◆ WHAT IS NEEDED: Please pick out every line in the data below that contains the string "contributing", matching case exactly, and copy each such line in full.

◆ DATA PROVIDED:

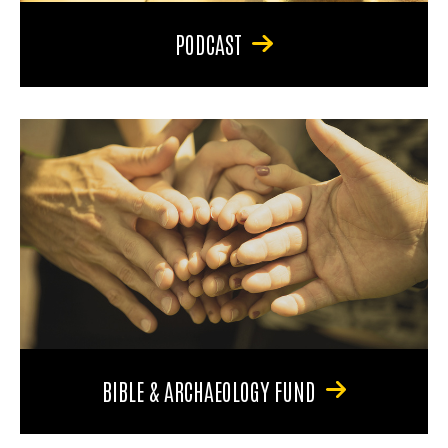
PODCAST
BIBLE & ARCHAEOLOGY FUND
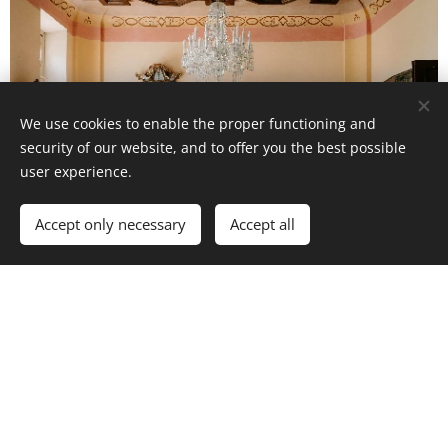
We use cookies to enable the proper functioning and
security of our website, and to offer you the best possible
user experience.
Accept only necessary
Accept all
Wedding services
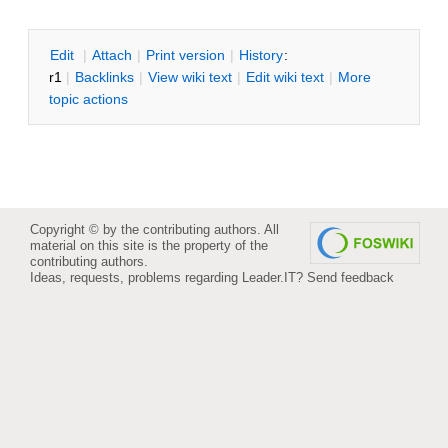
E
dit
|
A
ttach
|
P
rint version
|
H
istory
:
r1
|
B
acklinks
|
V
iew wiki text
|
Edit
w
iki text
|
M
ore
topic actions
Copyright © by the contributing authors. All
material on this site is the property of the
contributing authors.
Ideas, requests, problems regarding Leader.IT?
Send feedback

◆ SOLUTION FOR THIS PROBLEM:
Copyright © by the contributing authors. All
contributing authors.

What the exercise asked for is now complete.